The Ajmer dargah is the final resting place of Khwaja Muin-ud-din Chishti, an important Sufi saint. Mughal emperors made this an important pilgrimage point and added to the structures within the dargah walls. As you enter from the Nizam Gate, you will come across Akbari Masjid, a green and white mosque commissioned by Akbar in 1571. The Nakkarkhana Gate was built by Shah Jahan and so is the inner courtyard mosque, constructed of white marble and wholly engraved with a Persian inscription. In order to enter the dargah courtyard, you pass through the gigantic Buland Darwaza, 28m high and standing tall since the 16th century.
A five-minute walk from the dargah is the sprawling Adhai din ka Jhonpda. Initially, this building was intended to be a Sanskrit college, but Mohammed of Ghori converted it into a mosque by adding a multi-arched screen and Islamic calligraphy over a seven-arched wall. While the mosque lies ruined, the Islamic architecture is still beautiful.
3Explore the glittering diorama of Soniji ki Nasiyan
Easily the prettiest Jain temple in India, Soniji ki Nasiyan is a tourist attraction as much as it is a pilgrimage point. Take your time and inspect the two-storied prayer hall, sheeted in gold, and covered with the Jain idea of the ancient world. Constructed in 1865, Soniji ki Nasiyan is a diorama made of silver, gold, and semi-precious stones, depicting multi-tusked elephants, soaring peacocks, gondolas, a miniature golden city of Ayodhya and 13 continents and oceans.
Temple exploration can get a little monotonous at times, but Soniji ki Nasiyan is by far the most unique piece of religious architecture in Rajasthan. As a traveller in Ajmer, make sure you save enough time to let this temple mesmerize you.
4Explore a Mughal emperor’s palace
As you pass the main post office, you will come up to the Akbar Palace constructed in 1570. Today, the palace has been partially converted into a museum that gives visitors a detailed glimpse into the ancient history of the region.
Also called the Ajmer Government Museum, history buffs will find interesting 8th century stone sculptures, miniature paintings, medieval paintings, weapons, and a rare collection of maharaja portraits.

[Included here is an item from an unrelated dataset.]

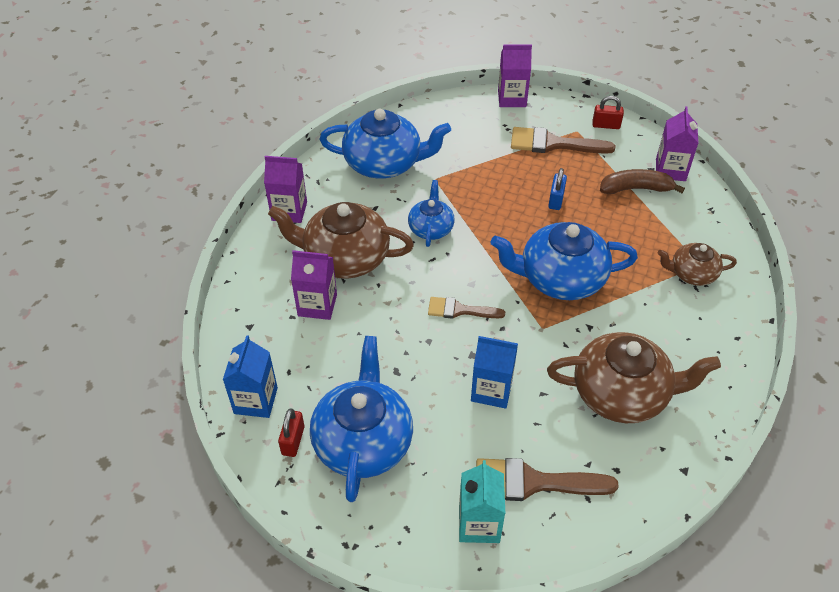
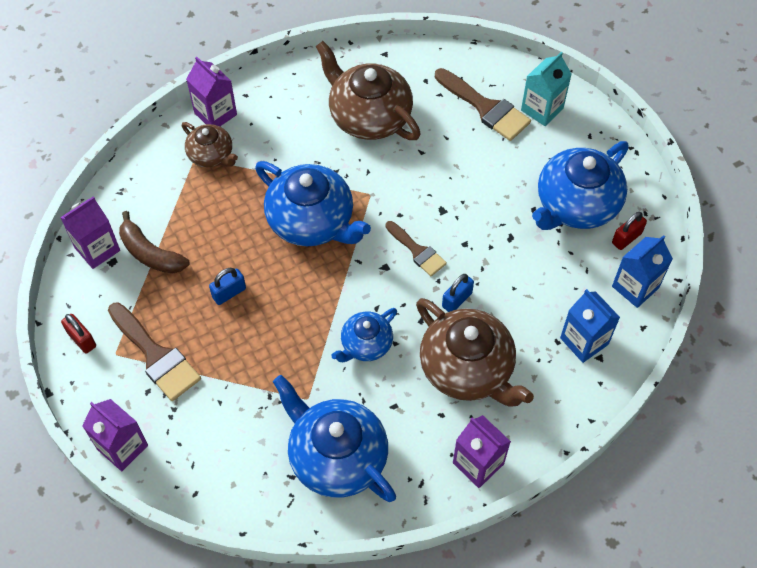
camera: 140 degrees left, 10 degrees up
(317, 305) = (528, 337): purple carton -> purple carton (215, 114)
(395, 296) = (457, 300): none -> blue padlock
(491, 390) = (454, 177): blue carton -> blue carton (584, 341)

5The street market utopia of Ajmer
if you’re in Ajmer and want to shop for ethnic clothing, Mahila Mandi is the place to be. Multi-hued saris and salwars, shawls, and footwear are available at decent rates if your haggling skills are on point.
The Nala and Dargah Bazaars exist side-by-side and give you more than a taste of Ajmer’s local shopping scene. The crowds that throng to these street markets will make any shopping expedition here an adventure. Don’t forget to try the local street food and pick up trinkets and curios to take back home.